Intuition behind product distribution pdf Say we have two distributions $X$ and $Y$. I know that the pdf of the distribution $Z = X + Y$ is given by:
$f_Z(z) = \int_{-\infty}^{\infty}f_X(x)f_Y(z-x)dx$
The intuition is that you sum up the probabilities of all possible $x$, $z-x$ pairs. However, now I want to find the pdf of $Z = XY$. Using the same intuition as above, I expect it to be: 
$f_Z(z) = \int_{-\infty}^{\infty}f_X(x)f_Y(\frac{z}{x})dx$
However, wikipedia says that the correct pdf is:
$f_Z(z) = \int_{-\infty}^{\infty}\frac{1}{|x|}f_X(x)f_Y(\frac{z}{x})dx$
Where is the extra $\frac{1}{|x|}$ term coming from? What is the intuition? Thanks.

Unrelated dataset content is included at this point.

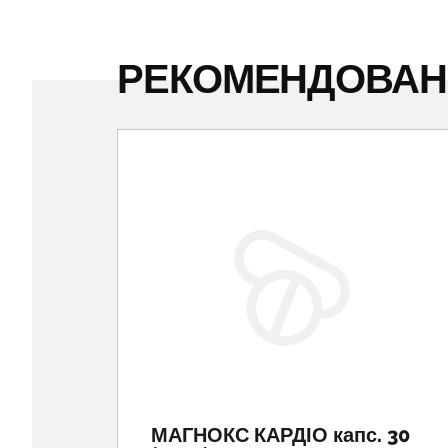
РЕКОМЕНДОВА
МАГНОКС КАРДІО капс. 30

 A: Assuming independence of $X$ and $Y$, we start with deriving the cdf for $Z$: 
$$F_Z(z)=P(XY \leq z).$$
Notice that $(XY \leq z)$ can occur in two ways: 1) $(Y \leq z/X, X >0)$ or 2) $(Y \geq z/X, X <0).$ Since these two possibilities are mutually exclusive events, we can write 
$$F_Z(z) = P(Y \leq z/X, X >0)+ P(Y \geq z/X, X <0).$$
It follows
$$F_Z(z)=\int_{0}^{\infty} \int_{-\infty}^{z/x} f_X(x)f_Y(y)dy dx+\int_{-\infty}^{0} \int_{z/x}^{\infty} f_X(x)f_Y(y)dy dx $$
$$= 
\int_{0}^{\infty} f_X(x) \int_{-\infty}^{z/x} f_Y(y)dy dx+\int_{-\infty}^{0} f_X(x) \int_{z/x}^{\infty} f_Y(y)dy dx$$
$$= 
\int_{0}^{\infty} f_X(x) F_Y(z/x) dx+\int_{-\infty}^{0} f_X(x)(1-F_Y(z/x))dx.$$
Using the fact that $f_Z(z)=F_Z'(z)$, we get 
$$f_Z(z)=\frac{d}{dz}\int_{0}^{\infty} f_X(x) F_Y(z/x) dx+ \frac{d}{dz}\int_{-\infty}^{0} f_X(x)(1-F_Y(z/x))dx$$
$$ =\int_{0}^{\infty} f_X(x) f_Y(z/x)\frac{1}{x} dx+\int_{-\infty}^{0} f_X(x)f_Y(z/x)\frac{-1}{x}dx.$$
In the first term above, $x>0$, so $\frac{1}{x}=\frac{1}{|x|}$. In the second term above, $x<0$, so $\frac{-1}{x}=\frac{1}{|x|}$. Using this, we get
$$ f_Z(z)=\int_{0}^{\infty} f_X(x) f_Y(z/x)\frac{1}{|x|} dx+\int_{-\infty}^{0} f_X(x)f_Y(z/x)\frac{1}{|x|}dx.$$
Combining the two integrals, we get
$$f_Z(z) = \int_{-\infty}^{\infty} f_X(x) f_Y(z/x)\frac{1}{|x|} dx.$$